** SOURCE TEXT follows **

If you want to access the Nikola object, it will be available as ``site``. Use with care :-)
For example, if your ``shortcodes/foo.tmpl`` contains this::
This uses the bar variable: ${bar}
And your post contains this::
{{% foo bar=bla %}}
Then the output file will contain::
This uses the bar variable: bla
Redirections
------------
If you need a page to be available in more than one place, you can define redirections
in your ``conf.py``:
.. code:: python
# A list of redirection tuples, [("foo/from.html", "/bar/to.html")].
#
# A HTML file will be created in output/foo/from.html that redirects
# to the "/bar/to.html" URL. notice that the "from" side MUST be a
# relative URL.
#
# If you don't need any of these, just set to []
REDIRECTIONS = [("index.html", "/weblog/index.html")]
It's better if you can do these using your web server's configuration, but if
you can't, this will work.
Configuration
-------------
The configuration file is called ``conf.py`` and can be used to customize a lot of
what Nikola does. Its syntax is python, but if you don't know the language, it
still should not be terribly hard to grasp.

** End of SOURCE TEXT **
** SUPPLIED ENTRIES follows **

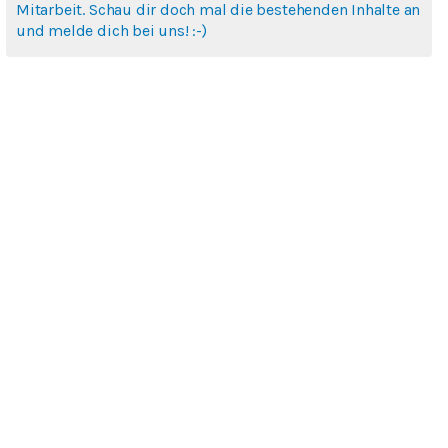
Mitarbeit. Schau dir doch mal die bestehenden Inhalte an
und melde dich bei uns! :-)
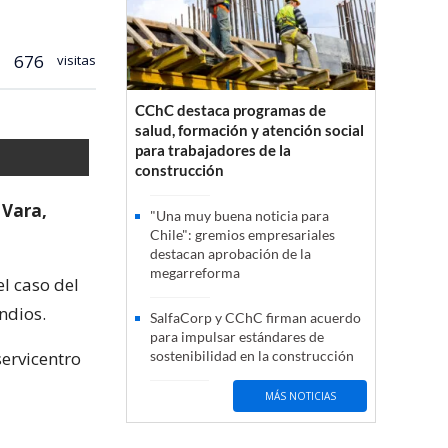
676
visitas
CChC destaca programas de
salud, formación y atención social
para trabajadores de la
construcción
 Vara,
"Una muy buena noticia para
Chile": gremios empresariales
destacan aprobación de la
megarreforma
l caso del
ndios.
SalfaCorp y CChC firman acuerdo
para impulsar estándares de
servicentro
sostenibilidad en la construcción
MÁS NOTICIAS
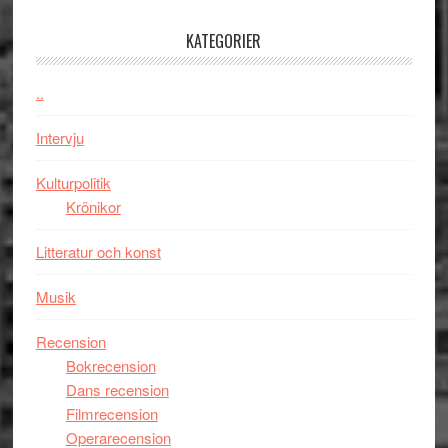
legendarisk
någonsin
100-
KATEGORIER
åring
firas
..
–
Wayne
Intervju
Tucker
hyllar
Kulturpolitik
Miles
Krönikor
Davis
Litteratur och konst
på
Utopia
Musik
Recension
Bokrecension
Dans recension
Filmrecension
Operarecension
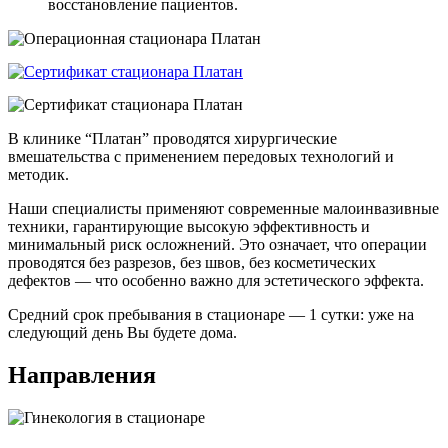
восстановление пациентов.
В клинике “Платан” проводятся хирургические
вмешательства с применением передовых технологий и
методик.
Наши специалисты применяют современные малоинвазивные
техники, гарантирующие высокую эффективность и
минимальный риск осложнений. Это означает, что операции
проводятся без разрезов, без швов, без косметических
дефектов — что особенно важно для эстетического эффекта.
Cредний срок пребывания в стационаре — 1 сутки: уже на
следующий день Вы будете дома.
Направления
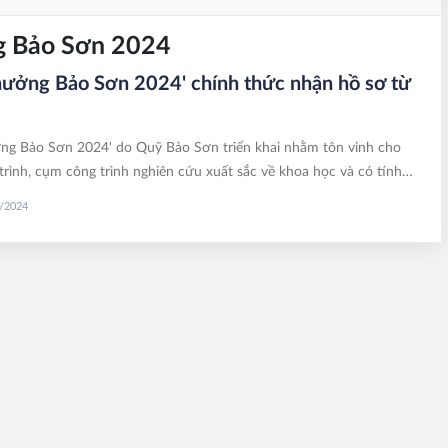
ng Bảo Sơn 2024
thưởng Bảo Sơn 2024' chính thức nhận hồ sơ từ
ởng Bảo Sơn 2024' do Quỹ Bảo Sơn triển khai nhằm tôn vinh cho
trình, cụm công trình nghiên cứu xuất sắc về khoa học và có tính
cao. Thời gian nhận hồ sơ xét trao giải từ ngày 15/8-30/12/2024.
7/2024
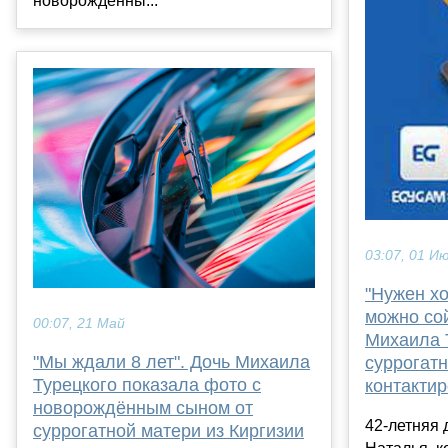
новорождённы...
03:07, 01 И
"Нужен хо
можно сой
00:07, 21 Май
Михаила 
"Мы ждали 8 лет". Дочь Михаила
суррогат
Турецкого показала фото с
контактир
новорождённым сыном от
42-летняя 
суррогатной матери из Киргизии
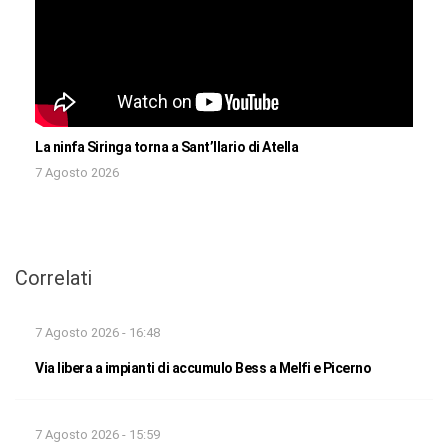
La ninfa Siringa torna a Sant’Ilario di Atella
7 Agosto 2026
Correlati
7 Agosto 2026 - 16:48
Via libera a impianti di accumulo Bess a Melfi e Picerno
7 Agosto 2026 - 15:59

** End of SUPPLIED ENTRIES **

TASKS TO CARRY OUT
**a.** Answer the following from the Nikola documentation excerpt:
(i) Under what name is the Nikola object available?
(ii) In which file are redirections defined?
(iii) What must the "from" side of a redirection be?
**b.** Extend the Nikola documentation on configuration, picking up right after its final sentence.

RESPONSE LIST
**a.**
(i) ``site``
(ii) ``conf.py``
(iii) A relative URL.

**b.**
The default ``conf.py`` you get with Nikola should be fairly complete, and is quite
commented.
You surely want to edit these options:
.. code:: python
# Data about this site
BLOG_AUTHOR = "Your Name" # (translatable)
BLOG_TITLE = "Demo Site" # (translatable)
SITE_URL = "https://getnikola.com/"
BLOG_EMAIL = "joe@demo.site"
BLOG_DESCRIPTION = "This is a demo site for Nikola." # (translatable)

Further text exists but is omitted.